Application Control Lite FAQs

From Edge Threat Management Wiki - Arista
Revision as of 16:52, 19 April 2016 by Dmorris (talk | contribs)
(diff) ← Older revision | Latest revision (diff) | Newer revision → (diff)
Jump to navigationJump to search

What's the difference between Application Control and Application Control Lite?

Application Control is based on a commercial third-party application identification engine. It support many many more applications, is more accurate, faster, and is better maintained. False positives are very rare.

Application Control Lite runs simple regular expression signatures against the datastream. If a signature matches the traffic, the chosen action is taken for that particular signature. These signatures are not exact matches and can have false positives.

I've already installed the Firewall. Isn't Application Control Lite redundant?

The Firewall application works to block traffic by IP addresses and/or ports. For well-behaved applications (such as legitimate web and email servers) the port can be used to identify the protocol. Less than legitimate applications may use different ports, or malicious users may deliberately use unwanted services on obscure ports. Application Control Lite scans all traffic, looking for a match even if traffic was not transported across the expected port for that protocol.

How do I add a protocol to Application Control Lite?

To add a protocol you must provide Application Control Lite the protocol's signature. To determine the signature, you must analyze the packets, and this process can be tricky.
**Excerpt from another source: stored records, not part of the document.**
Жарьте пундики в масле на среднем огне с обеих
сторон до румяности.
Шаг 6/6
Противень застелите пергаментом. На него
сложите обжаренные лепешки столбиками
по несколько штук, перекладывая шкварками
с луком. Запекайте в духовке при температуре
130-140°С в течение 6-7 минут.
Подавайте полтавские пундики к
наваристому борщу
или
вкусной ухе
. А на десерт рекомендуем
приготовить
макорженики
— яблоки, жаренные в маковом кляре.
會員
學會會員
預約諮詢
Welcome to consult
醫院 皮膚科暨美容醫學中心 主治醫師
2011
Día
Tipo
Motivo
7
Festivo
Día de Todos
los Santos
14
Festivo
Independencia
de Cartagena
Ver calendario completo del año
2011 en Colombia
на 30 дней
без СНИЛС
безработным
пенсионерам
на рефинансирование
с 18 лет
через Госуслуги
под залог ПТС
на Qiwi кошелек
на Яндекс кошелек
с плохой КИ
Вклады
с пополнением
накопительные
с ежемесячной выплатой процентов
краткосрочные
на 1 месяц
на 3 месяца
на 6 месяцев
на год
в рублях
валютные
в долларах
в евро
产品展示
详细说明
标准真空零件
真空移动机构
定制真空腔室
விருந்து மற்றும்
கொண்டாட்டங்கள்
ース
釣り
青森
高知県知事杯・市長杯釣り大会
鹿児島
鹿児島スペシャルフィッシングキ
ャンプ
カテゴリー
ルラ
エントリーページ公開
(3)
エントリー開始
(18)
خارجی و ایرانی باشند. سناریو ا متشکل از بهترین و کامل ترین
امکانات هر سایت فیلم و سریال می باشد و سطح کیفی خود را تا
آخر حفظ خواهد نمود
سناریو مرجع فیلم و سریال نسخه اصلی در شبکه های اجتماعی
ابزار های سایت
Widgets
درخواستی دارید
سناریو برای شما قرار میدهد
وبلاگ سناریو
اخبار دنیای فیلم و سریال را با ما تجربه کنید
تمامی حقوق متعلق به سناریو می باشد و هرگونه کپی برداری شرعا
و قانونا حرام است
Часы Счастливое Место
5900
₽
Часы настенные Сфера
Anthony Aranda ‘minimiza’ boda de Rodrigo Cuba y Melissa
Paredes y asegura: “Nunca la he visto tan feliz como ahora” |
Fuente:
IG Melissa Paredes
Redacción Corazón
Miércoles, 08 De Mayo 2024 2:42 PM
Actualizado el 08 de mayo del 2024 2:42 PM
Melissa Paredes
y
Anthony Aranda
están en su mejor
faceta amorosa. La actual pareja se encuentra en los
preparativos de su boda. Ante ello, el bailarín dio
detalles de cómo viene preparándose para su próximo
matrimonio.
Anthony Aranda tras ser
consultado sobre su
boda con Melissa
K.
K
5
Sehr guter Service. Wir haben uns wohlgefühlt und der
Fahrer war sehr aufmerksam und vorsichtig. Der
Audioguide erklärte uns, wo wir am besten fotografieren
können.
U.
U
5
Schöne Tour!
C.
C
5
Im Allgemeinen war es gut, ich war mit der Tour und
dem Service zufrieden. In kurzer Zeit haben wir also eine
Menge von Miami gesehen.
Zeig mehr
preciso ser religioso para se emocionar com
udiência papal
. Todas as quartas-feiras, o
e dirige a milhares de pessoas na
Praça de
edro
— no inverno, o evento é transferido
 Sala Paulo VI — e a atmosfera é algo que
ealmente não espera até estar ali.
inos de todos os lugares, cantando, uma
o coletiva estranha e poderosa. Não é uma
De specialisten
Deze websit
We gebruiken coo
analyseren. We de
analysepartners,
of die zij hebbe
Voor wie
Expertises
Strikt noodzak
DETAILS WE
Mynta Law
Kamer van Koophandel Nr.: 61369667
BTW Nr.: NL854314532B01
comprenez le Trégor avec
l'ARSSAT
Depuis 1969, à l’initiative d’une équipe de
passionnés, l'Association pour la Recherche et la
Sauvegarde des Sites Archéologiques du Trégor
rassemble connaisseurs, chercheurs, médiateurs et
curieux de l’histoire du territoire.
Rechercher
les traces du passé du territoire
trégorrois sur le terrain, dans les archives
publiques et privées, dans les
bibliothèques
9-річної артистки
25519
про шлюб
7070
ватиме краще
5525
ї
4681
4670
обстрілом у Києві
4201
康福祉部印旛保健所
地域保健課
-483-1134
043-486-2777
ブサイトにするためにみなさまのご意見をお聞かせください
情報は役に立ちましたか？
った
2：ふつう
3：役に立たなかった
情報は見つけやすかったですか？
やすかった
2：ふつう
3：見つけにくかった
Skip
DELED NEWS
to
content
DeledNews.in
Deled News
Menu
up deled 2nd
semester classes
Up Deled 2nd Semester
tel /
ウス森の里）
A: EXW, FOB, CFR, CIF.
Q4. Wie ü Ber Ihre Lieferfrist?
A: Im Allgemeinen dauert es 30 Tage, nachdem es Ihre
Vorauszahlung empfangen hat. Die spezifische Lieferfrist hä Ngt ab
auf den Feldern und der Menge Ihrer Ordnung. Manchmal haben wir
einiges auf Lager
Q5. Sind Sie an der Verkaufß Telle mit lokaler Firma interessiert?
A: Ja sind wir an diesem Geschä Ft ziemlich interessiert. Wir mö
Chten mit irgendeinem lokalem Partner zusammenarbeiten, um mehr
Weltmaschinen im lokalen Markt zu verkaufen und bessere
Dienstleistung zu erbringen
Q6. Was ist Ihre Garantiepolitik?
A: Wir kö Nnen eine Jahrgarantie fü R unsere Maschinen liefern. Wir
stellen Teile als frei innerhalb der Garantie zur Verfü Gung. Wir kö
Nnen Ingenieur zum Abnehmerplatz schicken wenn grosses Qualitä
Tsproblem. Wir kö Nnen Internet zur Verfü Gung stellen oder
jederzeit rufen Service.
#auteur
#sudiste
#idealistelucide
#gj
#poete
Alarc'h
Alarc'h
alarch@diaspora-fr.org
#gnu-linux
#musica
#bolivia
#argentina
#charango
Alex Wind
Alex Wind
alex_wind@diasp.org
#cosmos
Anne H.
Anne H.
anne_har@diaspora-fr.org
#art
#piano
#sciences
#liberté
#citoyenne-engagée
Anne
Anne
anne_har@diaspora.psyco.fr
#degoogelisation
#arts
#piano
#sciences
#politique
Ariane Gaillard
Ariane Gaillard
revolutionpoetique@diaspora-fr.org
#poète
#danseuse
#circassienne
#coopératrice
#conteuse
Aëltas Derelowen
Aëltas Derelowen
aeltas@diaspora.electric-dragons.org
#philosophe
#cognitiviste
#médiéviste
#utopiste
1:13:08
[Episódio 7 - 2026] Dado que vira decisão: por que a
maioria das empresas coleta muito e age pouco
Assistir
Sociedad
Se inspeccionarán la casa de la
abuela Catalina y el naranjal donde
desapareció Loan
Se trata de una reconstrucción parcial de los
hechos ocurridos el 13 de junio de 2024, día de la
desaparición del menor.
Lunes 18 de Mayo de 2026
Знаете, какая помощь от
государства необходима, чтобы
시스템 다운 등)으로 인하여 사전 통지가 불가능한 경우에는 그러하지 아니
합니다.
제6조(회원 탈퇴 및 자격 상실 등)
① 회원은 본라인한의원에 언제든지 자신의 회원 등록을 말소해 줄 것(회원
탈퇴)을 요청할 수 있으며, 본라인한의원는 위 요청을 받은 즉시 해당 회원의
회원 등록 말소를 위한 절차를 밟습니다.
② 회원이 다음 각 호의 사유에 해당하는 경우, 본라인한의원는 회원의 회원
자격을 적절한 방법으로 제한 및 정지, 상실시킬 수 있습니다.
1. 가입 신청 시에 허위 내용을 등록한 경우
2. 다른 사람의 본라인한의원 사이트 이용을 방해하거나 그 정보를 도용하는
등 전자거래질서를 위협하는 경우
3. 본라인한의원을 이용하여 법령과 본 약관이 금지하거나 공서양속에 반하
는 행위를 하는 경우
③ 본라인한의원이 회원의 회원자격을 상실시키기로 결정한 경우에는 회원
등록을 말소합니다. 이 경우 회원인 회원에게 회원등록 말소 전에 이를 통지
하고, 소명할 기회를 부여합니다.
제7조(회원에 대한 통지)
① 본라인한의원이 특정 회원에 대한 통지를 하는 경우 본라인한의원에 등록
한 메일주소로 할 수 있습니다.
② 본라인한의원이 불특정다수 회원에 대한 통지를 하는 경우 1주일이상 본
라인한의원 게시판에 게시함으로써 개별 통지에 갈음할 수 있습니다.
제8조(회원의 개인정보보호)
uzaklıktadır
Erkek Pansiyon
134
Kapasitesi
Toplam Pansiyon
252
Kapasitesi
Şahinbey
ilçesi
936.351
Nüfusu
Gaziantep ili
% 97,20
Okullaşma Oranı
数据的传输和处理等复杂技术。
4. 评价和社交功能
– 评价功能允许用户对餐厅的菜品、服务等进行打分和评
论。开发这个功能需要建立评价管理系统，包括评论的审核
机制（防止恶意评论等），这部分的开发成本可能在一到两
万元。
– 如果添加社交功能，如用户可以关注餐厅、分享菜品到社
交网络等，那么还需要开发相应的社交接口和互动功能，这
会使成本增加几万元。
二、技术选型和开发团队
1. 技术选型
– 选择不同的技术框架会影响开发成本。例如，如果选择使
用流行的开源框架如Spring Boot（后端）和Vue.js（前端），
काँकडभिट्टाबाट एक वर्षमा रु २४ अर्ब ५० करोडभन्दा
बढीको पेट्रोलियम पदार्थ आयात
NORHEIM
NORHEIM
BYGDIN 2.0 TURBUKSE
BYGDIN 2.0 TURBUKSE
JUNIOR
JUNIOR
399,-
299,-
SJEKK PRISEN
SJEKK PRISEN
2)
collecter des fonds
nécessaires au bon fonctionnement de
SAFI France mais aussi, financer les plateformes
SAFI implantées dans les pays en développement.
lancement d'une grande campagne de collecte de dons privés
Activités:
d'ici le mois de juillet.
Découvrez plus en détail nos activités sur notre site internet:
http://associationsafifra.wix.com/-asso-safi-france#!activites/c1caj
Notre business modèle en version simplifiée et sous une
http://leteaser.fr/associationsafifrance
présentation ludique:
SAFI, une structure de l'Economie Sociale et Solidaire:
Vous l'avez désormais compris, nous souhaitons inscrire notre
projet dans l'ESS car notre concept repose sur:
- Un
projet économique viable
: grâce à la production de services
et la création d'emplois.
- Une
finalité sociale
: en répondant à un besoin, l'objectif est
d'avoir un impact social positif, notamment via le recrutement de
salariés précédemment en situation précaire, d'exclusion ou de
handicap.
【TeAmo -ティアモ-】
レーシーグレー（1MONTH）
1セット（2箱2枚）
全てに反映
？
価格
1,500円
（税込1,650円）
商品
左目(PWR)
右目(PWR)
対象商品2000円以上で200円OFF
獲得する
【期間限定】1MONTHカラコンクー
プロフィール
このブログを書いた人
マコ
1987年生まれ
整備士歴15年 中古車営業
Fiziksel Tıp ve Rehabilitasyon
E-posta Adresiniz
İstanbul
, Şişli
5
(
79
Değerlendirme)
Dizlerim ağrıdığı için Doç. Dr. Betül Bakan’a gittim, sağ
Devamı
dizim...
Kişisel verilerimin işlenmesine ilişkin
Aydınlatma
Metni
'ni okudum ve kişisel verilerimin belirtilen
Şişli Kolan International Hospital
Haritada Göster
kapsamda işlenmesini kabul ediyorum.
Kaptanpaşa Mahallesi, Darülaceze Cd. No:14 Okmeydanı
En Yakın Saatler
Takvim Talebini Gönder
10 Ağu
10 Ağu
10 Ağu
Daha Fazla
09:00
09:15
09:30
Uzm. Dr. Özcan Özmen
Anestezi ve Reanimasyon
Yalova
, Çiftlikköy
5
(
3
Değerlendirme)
More information is available at the L-7 Filter site. Please be aware that not all protocols can be blocked because some protocol designers detect and avoid blocking with encryption (for example, Skype).

What happens if I set a protocol to block?

A few things could happen:

  • It will not detect anything.
  • It will block the protocol completely.
  • It will only partially block the protocol (many multi-session protocols only have some sessions identified).
  • It will block the protocol and block other things too (false positives).
  • It will block the protocol and the application will adapt and use an alternative protocol to communicate.

Please be aware of these possible results and be sure to do some testing when using or adding specific rules.

I want to block a file sharing protocol for some of my users but not all. How can I do this with Application Control Lite?

Application Control Lite cannot filter just for some machines and not others by itself - you can use Policy Manager to create a new rack, send specific users to the new rack, then configure Application Control Lite in that rack as you see fit for those users.